GPR56 expression is gradually decreased from anterior to posterior in Tuj1-positive postmitotic neurons. A–C, G–I: Double IHC of Tuj1 (magenta) and GPR56 (H11, green) was performed on sagittal sections of E10.5 (A–C) and E11.5 (G–I) brains. GPR56 expression (B) is parallel with Tuj1-positive postmitotic neurons (A) in the anterior region at E10.5 (C). In the E11.5 brains, GPR56 expression is highly correlated with the Tuj1-positive cell population in the anterior, but not in the posterior region (G–I). D–F, J–O: Higher magnification views of the boxed regions in A–C for anterior (D–F) and in G–I for anterior (J–L) and posterior (M–O). Scale bar = 200 μm in A (applies to A–C) and G (applies to G–I); 20 μm in D (applies to D–F) and J (applies to J–O).

Figure 6

Cajal-Retzius cells express GPR56. A–R: Double IHC of sagittal E11.5 mouse neocortex shows that reelin-positive (A) and calretinin-positive (J) CR cells are densely distributed in the anterior region, where GPR56 (D,M) is highly co-expressed with them (arrows in H,Q), whereas CR cells are sporadically populated in the posterior region, where GPR56 is largely negative. Higher magnification views of boxed regions in A, D, G, J, M, and P for anterior (B,E,H,K,N,Q) and posterior (C,F,I,L,O,R). S–V: 1DIV progenitor cells were fixed in cold acetone for 10 minutes at −20°C and immunostained with reelin (S, magenta) and GPR56 (199, T, green). Reelin is detected in some cells expressing GPR56 (V, arrowheads). Scale bar = 200 μm in A (applies to A,D,G,J,M,P); 10 μm in B (applies to B,C,E,F,H,I,K,L,N,O,Q,R) and S (applies to S–V).

Figure 7

Intermediate progenitor cells express GPR56. A–F: Immunostaining of Tbr2 (magenta) and GPR56 (green) was performed on coronal sections of E12.5 (A–C) and E14.5 (D–F) neocortex.

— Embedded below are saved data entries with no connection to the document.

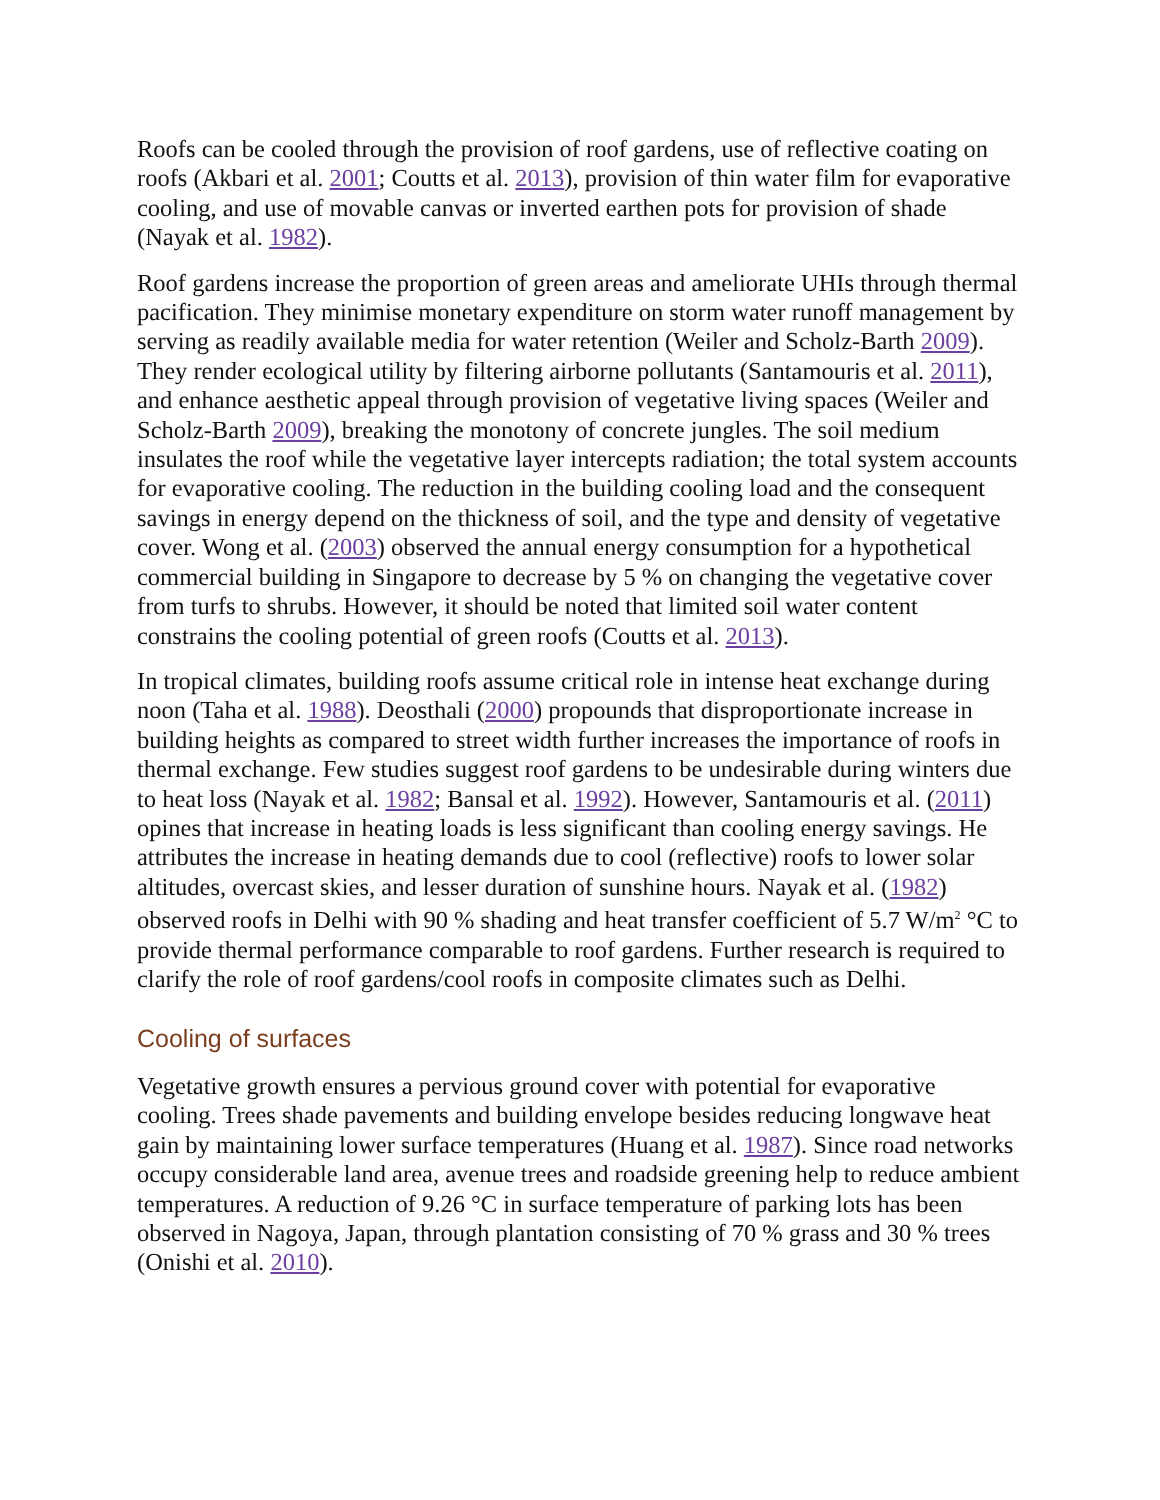Roofs can be cooled through the provision of roof gardens, use of reflective coating on roofs (Akbari et al. 2001; Coutts et al. 2013), provision of thin water film for evaporative cooling, and use of movable canvas or inverted earthen pots for provision of shade (Nayak et al. 1982).
Roof gardens increase the proportion of green areas and ameliorate UHIs through thermal pacification. They minimise monetary expenditure on storm water runoff management by serving as readily available media for water retention (Weiler and Scholz-Barth 2009). They render ecological utility by filtering airborne pollutants (Santamouris et al. 2011), and enhance aesthetic appeal through provision of vegetative living spaces (Weiler and Scholz-Barth 2009), breaking the monotony of concrete jungles. The soil medium insulates the roof while the vegetative layer intercepts radiation; the total system accounts for evaporative cooling. The reduction in the building cooling load and the consequent savings in energy depend on the thickness of soil, and the type and density of vegetative cover. Wong et al. (2003) observed the annual energy consumption for a hypothetical commercial building in Singapore to decrease by 5 % on changing the vegetative cover from turfs to shrubs. However, it should be noted that limited soil water content constrains the cooling potential of green roofs (Coutts et al. 2013).
In tropical climates, building roofs assume critical role in intense heat exchange during noon (Taha et al. 1988). Deosthali (2000) propounds that disproportionate increase in building heights as compared to street width further increases the importance of roofs in thermal exchange. Few studies suggest roof gardens to be undesirable during winters due to heat loss (Nayak et al. 1982; Bansal et al. 1992). However, Santamouris et al. (2011) opines that increase in heating loads is less significant than cooling energy savings. He attributes the increase in heating demands due to cool (reflective) roofs to lower solar altitudes, overcast skies, and lesser duration of sunshine hours. Nayak et al. (1982) observed roofs in Delhi with 90 % shading and heat transfer coefficient of 5.7 W/m<sup>2</sup> °C to provide thermal performance comparable to roof gardens. Further research is required to clarify the role of roof gardens/cool roofs in composite climates such as Delhi.
Cooling of surfaces
Vegetative growth ensures a pervious ground cover with potential for evaporative cooling. Trees shade pavements and building envelope besides reducing longwave heat gain by maintaining lower surface temperatures (Huang et al. 1987). Since road networks occupy considerable land area, avenue trees and roadside greening help to reduce ambient temperatures. A reduction of 9.26 °C in surface temperature of parking lots has been observed in Nagoya, Japan, through plantation consisting of 70 % grass and 30 % trees (Onishi et al. 2010).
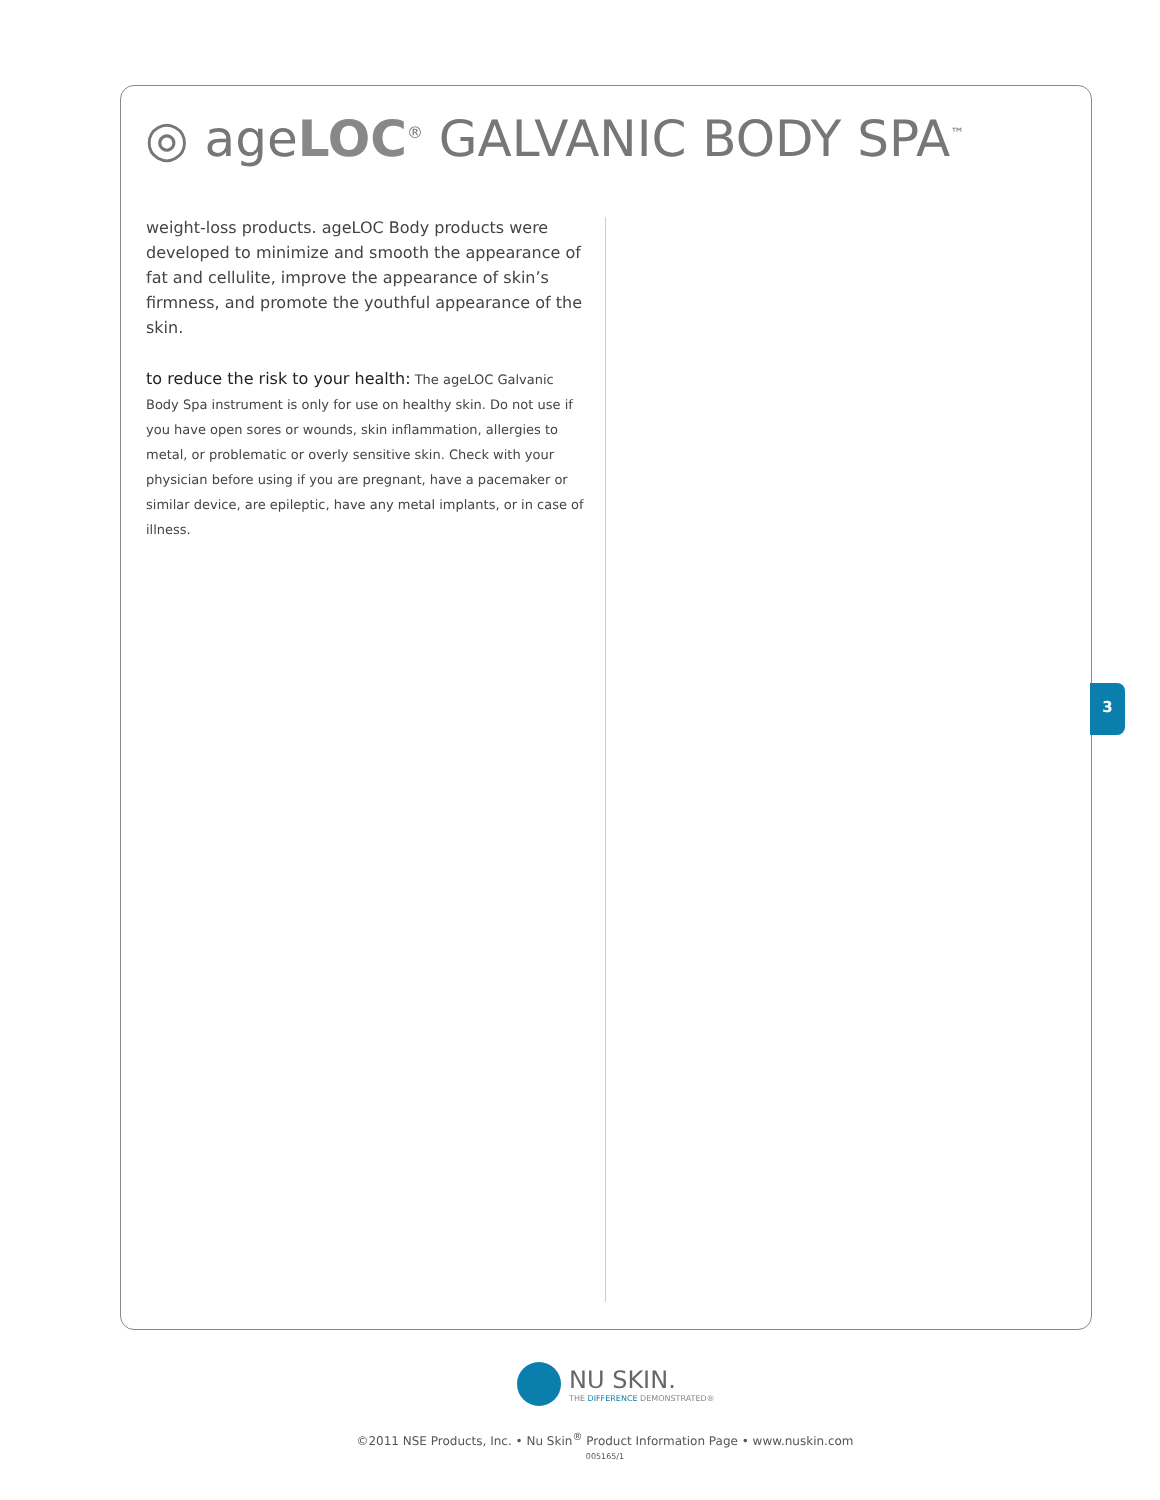◎ ageLOC<sup>®</sup> GALVANIC BODY SPA<sup>™</sup>
weight-loss products. ageLOC Body products were developed to minimize and smooth the appearance of fat and cellulite, improve the appearance of skin’s firmness, and promote the youthful appearance of the skin.
to reduce the risk to your health: The ageLOC Galvanic Body Spa instrument is only for use on healthy skin. Do not use if you have open sores or wounds, skin inflammation, allergies to metal, or problematic or overly sensitive skin. Check with your physician before using if you are pregnant, have a pacemaker or similar device, are epileptic, have any metal implants, or in case of illness.
3
NU SKIN.
THE DIFFERENCE DEMONSTRATED®
©2011 NSE Products, Inc. • Nu Skin<sup>®</sup> Product Information Page • www.nuskin.com
005165/1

G–I: Higher magnification views of the boxed regions in D–F. J–L: 1DIV progenitor cells fixed in 95% ethanol and 5% glacial acetic acid were immunostained with Tbr2 (J, magenta) and GPR56 (K, green). GPR56 expression is observed in Tbr2-positive cells (arrowheads in L). Scale bar = 25 μm in C (applies to A–C) and I (applies to G–I); 50 μm in F (applies to D–F); 10 μm in L (applies to J–L).